Князь был весьма удивлен и не смог, увы, скрыть своего удивления. Казалось ему, что дело это шло вполне гладко. Он уж совсем было собрался осчастливить собою Анну Павловну и теперь выглядел изрядно разочарованным.
То ли оттого, что жил он широко, но давно уже в долг, и намеревался поправить дела свои с помощью богатой вдовы, то ли потому, что лелеял мысль появиться на венском балу с такою красавицей, — но с женитьбою на ней он совсем уж смирился — и тут, право, такой афронт! С обидою известил он ее, что сердце его отныне разбито навеки, — и говорил вполне искренне, верил, верил сам себе, когда говорил это! После прибавил уж веселее, что оставляет за собою право вечно иметь образ ее в душе, вечно надеяться, что она все же полюбит его когда-нибудь…
Засим они распрощались, и он удалился из ее дома, из ее города и из ее жизни навсегда, оставив после себя лишь аромат модных в этом сезоне французских духов.
Когда князь вышел, она на миг вообразила себя под руку с ним, входящей в громадную залу, с сотней скользящих по паркету пар… представила музыку, свет хрустальных люстр, светские разговоры, чей-то смех… и отбросила эту картину без всякого сожаления.
А на следующий вечер явился к ней поручик Олецкий с ужасным известием.
17.
Выпроводив несносного поручика, который только мешался под ногами, они вдвоем с денщиком протерли раненого уксусом, обложили льдом, нанесли мазь, что оставил доктор, и только тогда позволила она себе вздохнуть, опустившись в кресло у его кровати. Денщик мялся рядом и сокрушенно жаловался:
— Ить всю войну прошли, только сабелькой разок и угостили, а таперича, эх-х-х… И кто, кто? Поручик, чтоб его… Это что ж такое, от своих-то и претерпеть, это что ж деется, а? Да что ж я матушке его теперь скажу…

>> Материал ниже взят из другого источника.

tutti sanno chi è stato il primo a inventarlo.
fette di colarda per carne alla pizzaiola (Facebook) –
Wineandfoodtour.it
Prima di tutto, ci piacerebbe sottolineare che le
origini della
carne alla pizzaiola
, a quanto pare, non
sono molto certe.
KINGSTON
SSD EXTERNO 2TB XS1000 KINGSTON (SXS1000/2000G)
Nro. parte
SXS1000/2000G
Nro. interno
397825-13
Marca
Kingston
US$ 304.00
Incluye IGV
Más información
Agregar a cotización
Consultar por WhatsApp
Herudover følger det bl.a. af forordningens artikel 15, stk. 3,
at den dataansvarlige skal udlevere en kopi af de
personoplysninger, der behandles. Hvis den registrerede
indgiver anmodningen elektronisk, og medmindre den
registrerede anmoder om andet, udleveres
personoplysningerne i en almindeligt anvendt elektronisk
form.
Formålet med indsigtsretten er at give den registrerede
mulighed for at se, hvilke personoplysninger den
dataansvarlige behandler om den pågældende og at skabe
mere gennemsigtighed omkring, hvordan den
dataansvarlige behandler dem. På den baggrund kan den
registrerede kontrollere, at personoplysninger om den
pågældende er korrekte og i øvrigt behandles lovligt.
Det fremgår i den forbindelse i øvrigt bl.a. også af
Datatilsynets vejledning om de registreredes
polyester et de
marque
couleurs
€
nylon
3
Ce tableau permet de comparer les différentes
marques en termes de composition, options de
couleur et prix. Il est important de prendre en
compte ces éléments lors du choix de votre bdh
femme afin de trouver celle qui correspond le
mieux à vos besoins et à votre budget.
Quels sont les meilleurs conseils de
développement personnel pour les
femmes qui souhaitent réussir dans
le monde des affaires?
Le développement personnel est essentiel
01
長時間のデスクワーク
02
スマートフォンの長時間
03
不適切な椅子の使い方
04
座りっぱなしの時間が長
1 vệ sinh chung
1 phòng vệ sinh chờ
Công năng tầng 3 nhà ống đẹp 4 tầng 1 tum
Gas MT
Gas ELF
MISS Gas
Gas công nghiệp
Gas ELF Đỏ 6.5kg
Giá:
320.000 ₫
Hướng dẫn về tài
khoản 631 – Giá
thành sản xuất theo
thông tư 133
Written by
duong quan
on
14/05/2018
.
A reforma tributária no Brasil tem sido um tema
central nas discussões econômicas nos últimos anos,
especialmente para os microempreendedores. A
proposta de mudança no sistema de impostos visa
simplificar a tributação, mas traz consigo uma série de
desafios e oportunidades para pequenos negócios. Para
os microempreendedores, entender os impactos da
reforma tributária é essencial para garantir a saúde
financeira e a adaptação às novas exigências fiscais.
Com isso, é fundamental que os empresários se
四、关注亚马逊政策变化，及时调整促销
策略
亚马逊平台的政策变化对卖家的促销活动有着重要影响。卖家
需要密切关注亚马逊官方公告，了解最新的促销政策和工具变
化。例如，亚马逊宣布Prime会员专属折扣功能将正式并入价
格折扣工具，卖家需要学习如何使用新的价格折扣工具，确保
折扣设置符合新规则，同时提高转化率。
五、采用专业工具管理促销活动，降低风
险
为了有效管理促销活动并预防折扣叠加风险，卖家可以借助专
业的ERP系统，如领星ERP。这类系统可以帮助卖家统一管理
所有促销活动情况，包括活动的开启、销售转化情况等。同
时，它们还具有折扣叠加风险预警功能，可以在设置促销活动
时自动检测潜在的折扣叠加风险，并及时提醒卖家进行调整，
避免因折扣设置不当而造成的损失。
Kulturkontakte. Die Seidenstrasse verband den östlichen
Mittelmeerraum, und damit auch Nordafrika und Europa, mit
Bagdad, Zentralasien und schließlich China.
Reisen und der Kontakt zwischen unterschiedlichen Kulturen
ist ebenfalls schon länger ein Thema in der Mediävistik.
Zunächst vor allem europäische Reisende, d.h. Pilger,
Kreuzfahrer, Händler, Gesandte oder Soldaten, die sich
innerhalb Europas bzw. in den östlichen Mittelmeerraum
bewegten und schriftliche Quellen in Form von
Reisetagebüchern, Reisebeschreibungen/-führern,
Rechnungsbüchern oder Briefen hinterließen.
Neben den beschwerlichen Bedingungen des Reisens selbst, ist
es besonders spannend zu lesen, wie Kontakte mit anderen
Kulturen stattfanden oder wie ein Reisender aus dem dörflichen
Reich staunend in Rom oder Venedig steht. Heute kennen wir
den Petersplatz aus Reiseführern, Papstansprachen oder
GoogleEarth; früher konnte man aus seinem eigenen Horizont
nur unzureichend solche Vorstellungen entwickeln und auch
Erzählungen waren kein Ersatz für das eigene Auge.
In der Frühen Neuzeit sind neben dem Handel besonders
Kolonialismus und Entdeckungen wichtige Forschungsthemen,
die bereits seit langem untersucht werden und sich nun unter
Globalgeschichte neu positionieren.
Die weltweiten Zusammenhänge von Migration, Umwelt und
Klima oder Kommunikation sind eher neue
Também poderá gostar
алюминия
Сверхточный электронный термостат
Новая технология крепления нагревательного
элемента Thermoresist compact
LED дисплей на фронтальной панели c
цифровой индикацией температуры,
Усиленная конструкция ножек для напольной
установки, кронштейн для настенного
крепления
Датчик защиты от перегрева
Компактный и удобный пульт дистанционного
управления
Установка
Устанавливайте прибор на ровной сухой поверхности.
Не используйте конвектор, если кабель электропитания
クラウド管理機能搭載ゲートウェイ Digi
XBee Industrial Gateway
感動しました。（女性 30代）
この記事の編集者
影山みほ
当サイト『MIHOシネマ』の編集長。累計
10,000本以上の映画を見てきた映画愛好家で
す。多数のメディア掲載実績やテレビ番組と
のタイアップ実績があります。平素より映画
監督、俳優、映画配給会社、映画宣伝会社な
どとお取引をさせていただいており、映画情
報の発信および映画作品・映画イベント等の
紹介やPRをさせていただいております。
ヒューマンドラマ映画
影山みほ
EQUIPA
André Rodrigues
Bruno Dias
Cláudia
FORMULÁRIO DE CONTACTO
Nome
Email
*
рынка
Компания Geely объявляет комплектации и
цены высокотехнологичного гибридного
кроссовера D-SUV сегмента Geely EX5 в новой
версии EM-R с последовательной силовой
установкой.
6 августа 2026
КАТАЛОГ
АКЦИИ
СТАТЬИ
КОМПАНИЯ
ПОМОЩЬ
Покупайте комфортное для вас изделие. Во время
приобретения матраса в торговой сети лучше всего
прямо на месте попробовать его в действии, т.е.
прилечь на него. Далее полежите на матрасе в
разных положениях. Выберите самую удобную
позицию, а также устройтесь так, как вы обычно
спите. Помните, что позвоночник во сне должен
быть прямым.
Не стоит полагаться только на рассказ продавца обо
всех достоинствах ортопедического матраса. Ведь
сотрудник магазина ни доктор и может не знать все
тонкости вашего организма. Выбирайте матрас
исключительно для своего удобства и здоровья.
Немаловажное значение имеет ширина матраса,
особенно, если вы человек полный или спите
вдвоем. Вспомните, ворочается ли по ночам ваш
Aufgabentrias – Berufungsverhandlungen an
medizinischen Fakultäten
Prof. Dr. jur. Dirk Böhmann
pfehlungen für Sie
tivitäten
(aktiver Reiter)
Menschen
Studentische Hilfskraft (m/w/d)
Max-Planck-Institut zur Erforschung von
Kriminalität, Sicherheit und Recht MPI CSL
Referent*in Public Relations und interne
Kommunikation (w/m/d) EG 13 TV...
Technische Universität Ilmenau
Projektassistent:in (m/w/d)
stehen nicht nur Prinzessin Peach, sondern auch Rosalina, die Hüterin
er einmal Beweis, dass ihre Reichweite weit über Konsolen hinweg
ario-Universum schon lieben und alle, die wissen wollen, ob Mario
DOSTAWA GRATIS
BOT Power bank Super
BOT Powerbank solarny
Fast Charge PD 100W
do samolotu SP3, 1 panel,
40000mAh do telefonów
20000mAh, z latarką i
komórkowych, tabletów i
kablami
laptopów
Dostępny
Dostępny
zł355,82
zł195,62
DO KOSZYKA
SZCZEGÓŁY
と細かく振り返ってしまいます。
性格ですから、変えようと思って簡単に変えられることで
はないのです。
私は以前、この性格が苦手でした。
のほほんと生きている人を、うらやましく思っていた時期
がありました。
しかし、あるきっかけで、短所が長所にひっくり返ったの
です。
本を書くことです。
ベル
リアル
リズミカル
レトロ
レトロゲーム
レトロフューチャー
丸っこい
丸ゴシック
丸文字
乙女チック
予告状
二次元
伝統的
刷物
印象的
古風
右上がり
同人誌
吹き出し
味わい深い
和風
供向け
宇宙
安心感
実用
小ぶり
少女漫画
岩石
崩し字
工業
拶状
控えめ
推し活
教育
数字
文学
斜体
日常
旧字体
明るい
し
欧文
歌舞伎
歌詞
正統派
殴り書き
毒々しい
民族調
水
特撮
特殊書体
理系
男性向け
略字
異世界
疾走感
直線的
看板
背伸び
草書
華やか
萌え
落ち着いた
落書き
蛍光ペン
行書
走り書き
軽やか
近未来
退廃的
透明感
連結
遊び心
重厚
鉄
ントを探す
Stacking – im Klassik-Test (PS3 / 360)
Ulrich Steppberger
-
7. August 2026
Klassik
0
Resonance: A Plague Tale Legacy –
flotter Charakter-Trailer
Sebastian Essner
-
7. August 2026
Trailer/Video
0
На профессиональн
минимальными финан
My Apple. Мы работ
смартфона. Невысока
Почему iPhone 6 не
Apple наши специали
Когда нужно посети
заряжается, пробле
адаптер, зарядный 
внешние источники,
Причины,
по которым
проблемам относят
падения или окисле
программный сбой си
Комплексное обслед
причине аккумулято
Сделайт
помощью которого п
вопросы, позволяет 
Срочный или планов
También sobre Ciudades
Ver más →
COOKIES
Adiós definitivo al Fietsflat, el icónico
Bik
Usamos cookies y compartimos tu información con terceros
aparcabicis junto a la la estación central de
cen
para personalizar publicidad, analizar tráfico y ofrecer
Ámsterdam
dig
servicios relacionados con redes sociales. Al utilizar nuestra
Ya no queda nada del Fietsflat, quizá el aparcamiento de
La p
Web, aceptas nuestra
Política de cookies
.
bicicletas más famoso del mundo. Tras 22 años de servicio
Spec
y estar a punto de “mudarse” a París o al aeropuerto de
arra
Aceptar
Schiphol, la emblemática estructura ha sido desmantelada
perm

— Трофим, ступай, поспи, а я пока посижу с ним. Ступай-ступай, я разбужу, коли что.
Она только теперь осознала, что может потерять его, потерять навсегда. Ужас и отчаяние охватили ее, когда все, от нее зависящее, было сделано, и ныне следовало уповать лишь на Бога и железное здоровье молодого человека.
Как мелки показались ей все обиды, как нелепы все недоразумения последних дней, что оттолкнули их друг от друга! Как досадовала она на себя, что не явилась раньше, не помешала этой глупой дуэли, не уговорила его. Он, всегда такой сдержанный… чем мог так оскорбить его этот проклятый Грамов, что рискнул он своей жизнью, жизнью, что так дорога ей?